2. The coaxial connector according to claim 1, wherein the movable terminal comprising of a metal plate has spring supporting parts provided on both ends of the spring movable part and a base part formed parallel to the spring movable part, and

wherein the base part links a pair of the spring supporting parts and the spring supporting parts are embedded and fixed in the case.

3. The coaxial connector according to claim 2, wherein the spring movable part is formed in an arc-like curved state by bending the base part of the movable terminal.

4. The coaxial connector according to claim 2, wherein the spring supporting parts are positioned by an inner wall surface of the concave part of the case.

5. The coaxial connector according to claim 3, wherein the spring supporting parts are positioned by an inner wall surface of the concave part of the case.

6. The coaxial connector according to claim 1, wherein the contacting part of the fixed terminal has an inclined surface with respect to the contacting part of the movable terminal with a predetermined angle, and the contacting part of the movable terminal is linearly contacted with the inclined surface of the fixed terminal for sliding the same.

7. The coaxial connector according to claim 2, wherein the contacting part of the fixed terminal has an inclined surface with respect to the contacting part of the movable terminal with a predetermined angle, and the contacting part of the movable terminal is linearly contacted with the inclined surface of the fixed terminal for sliding the same.

8. The coaxial connector according to claim 3, wherein the contacting part of the fixed terminal has an inclined surface with respect to the contacting part of the movable terminal with a predetermined angle, and the contacting part of the movable terminal is linearly contacted with the inclined surface of the fixed terminal for sliding the same.

9. The coaxial connector according to claim 4, wherein the contacting part of the fixed terminal has an inclined surface with respect to the contacting part of the movable terminal with a predetermined angle, and the contacting part of the movable terminal is linearly contacted with the inclined surface of the fixed terminal for sliding the same.

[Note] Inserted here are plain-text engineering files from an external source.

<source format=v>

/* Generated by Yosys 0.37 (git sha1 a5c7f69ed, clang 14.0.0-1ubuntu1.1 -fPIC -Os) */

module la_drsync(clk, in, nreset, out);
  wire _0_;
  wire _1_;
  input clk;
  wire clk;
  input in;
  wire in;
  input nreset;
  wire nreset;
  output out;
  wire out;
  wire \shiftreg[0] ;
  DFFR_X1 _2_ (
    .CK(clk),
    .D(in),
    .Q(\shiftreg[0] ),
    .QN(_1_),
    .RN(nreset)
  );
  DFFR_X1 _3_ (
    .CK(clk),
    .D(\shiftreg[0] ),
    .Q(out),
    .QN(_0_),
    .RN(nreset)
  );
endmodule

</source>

10. The coaxial connector according to claim 5, wherein the contacting part of the fixed terminal has an inclined surface with respect to the contacting part of the movable terminal with a predetermined angle, and the contacting part of the movable terminal is linearly contacted with the inclined surface of the fixed terminal for sliding the same.

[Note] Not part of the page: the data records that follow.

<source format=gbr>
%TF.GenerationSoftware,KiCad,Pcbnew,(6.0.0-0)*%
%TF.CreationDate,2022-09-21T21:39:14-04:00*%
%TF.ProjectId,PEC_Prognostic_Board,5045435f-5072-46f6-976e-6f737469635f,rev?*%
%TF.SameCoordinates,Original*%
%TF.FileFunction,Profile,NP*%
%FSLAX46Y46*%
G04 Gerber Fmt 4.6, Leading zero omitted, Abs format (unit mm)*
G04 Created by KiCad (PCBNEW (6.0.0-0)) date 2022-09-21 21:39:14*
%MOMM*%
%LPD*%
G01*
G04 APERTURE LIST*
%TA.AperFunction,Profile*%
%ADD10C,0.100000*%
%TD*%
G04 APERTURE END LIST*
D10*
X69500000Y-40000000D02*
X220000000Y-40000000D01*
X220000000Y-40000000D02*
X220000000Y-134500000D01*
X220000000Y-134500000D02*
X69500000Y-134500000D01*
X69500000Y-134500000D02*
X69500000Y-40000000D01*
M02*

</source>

11. The coaxial connector according to claim 3, wherein the contacting part of the fixed terminal and the contacting part of the movable terminal are provided so as to project from positions substantially opposite to each other on the inner wall surface of the concave part of the case to a position away from an inner bottom surface of the concave part by a predetermined distance.

12. The coaxial connector according to claim 3, wherein the case has a substantially rectangular parallelopiped shape,

lead parts formed integrally with the movable terminal and the fixed terminal are bent around to a lower side of the case so as to form first connecting end parts substantially flush with a rear surface of the case, and

the external terminal being a plate-like member and having a substantially U-shaped cross-section with respect to a longitudinal direction is adhered to the case,

wherein the external terminal has a central flat part disposed on an upper surface of the case and bent parts provided on both sides of the central flat part, the central flat part being provided with a through cylinder to be fitted with the external conductor of the counterpart coaxial connector for introducing the central contact into the concave part of the case and the bent parts being bent around to the lower side of the case and extending along an outer surface of side walls of the case so as to form second connecting end parts substantially flush with the rear surface of the case.

13. The coaxial connector according to claim 3, wherein the case and the terminals are formed integrally.